European rainfall record set in Italy after 12-hour deluge
Northwestern Italy has been hit by record rainfall from a complex of thunderstorms, triggering flooding and mudslides, per AP.
- It represents over half the typical amount of rainfall that region gets in one year (slightly more than 50 inches). "It's several times the average October rainfall of 6 to 7 inches," the Washington Post reports.
- 19.5 inches of rain fell in six hours in Cairo Montenotte — a six-hour rainfall record for both Italy and Europe, according to meteorologists and climatologists.
Meanwhile, 7.1 inches of rain poured down in one hour on Vicomorasso — "more than double the 3.15 inches that fell during the record-setting one-hour cloudburst that overwhelmed New York City on Sept. 1 as the remnants of Hurricane Ida passed," per WashPost.
- The storm generated over half a million lightning strikes in the region in 48 hours, meteorologists noted.
Of note: The coastal city of Savona in the northwestern region of Liguria, which borders France, was the worst affected by flooding and mudslides, AP reports.
- There were no immediate reports of casualties, but dozens of people were rescued, per WashPost. A bridge in the town of Quiliano collapsed in the floods, according to Milan news outlet Corriere della Sera.
Our thought bubble, via Axios' Andrew Freedman: The extraordinary deluge follows other recent and deadly extreme precipitation events in Tennessee, the New York City area, and this past summer in Central Europe, among others.
- The most recent assessment report from the UN Intergovernmental Panel on Climate Change indicated increased confidence that heavy precipitation events are tied to human-caused climate change, since warmer air holds more moisture that storms can tap into.

### PROBLEM 1
Please rewrite everything in the rainfall article from "- It represents" down to "Washington Post reports.", swapping "October" for "November".
### PROBLEM 2
According to the rainfall article, how many lightning strikes did the storm generate in the region within 48 hours?

### DATA EXTRACTS

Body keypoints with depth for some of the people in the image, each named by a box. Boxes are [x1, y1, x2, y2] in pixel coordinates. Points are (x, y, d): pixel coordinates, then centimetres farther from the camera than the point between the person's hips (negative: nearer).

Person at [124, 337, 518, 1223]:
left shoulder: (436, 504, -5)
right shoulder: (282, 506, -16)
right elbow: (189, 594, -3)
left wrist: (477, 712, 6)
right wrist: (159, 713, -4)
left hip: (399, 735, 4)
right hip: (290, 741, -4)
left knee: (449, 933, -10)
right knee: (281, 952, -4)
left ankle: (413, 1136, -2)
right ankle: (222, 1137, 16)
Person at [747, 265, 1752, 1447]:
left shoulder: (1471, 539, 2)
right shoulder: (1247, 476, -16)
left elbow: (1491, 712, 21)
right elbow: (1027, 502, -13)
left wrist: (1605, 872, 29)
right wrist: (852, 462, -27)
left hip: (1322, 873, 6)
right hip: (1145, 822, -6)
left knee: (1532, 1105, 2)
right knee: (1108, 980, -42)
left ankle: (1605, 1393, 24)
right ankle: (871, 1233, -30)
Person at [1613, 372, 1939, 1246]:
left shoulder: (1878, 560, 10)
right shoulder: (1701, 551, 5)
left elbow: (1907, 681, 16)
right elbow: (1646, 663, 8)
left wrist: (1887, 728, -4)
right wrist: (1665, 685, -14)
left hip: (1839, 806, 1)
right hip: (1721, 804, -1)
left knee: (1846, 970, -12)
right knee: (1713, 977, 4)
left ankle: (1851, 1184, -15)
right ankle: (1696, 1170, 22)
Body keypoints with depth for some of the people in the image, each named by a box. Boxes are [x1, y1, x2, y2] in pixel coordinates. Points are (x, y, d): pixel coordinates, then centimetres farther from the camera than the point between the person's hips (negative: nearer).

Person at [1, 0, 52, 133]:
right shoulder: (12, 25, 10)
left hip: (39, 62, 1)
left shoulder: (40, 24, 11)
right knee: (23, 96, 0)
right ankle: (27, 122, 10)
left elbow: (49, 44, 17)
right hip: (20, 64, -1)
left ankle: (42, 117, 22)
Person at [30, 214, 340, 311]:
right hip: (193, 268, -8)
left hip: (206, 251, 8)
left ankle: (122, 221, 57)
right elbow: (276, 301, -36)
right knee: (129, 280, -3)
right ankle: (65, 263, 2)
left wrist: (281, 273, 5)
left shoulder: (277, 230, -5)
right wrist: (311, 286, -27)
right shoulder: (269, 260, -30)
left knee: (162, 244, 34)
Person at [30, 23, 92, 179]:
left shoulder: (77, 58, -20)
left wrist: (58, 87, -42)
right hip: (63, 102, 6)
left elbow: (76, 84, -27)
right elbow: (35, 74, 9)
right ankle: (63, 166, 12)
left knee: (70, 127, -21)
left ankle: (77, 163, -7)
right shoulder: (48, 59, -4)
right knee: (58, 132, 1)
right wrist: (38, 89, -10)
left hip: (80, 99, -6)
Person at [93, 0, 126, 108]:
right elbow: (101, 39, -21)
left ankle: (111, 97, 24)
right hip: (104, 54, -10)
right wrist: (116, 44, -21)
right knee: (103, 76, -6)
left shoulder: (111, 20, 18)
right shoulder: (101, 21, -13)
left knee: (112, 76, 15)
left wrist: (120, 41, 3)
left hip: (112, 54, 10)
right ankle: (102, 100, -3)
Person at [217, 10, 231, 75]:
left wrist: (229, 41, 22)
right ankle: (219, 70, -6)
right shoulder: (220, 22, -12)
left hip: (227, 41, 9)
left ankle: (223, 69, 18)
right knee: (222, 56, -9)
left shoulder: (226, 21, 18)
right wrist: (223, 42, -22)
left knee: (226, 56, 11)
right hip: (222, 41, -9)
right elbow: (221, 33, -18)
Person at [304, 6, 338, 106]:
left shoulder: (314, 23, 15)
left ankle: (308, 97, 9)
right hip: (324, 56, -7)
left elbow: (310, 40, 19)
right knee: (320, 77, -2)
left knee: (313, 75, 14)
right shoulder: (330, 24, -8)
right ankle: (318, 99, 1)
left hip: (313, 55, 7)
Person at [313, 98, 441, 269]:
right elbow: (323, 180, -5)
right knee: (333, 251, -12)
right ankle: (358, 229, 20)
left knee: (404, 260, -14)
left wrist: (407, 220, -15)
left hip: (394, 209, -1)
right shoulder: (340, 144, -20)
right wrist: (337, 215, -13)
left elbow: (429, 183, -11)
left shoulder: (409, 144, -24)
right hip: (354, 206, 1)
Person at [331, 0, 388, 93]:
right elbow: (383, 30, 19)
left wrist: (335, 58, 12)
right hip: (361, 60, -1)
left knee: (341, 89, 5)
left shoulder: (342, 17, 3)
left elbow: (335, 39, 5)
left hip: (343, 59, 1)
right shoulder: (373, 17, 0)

### ANSWER SPACE 1
- It represents over half the typical amount of rainfall that region gets in one year (slightly more than 50 inches). "It's several times the average November rainfall of 6 to 7 inches," the Washington Post reports.

### ANSWER SPACE 2
Over half a million.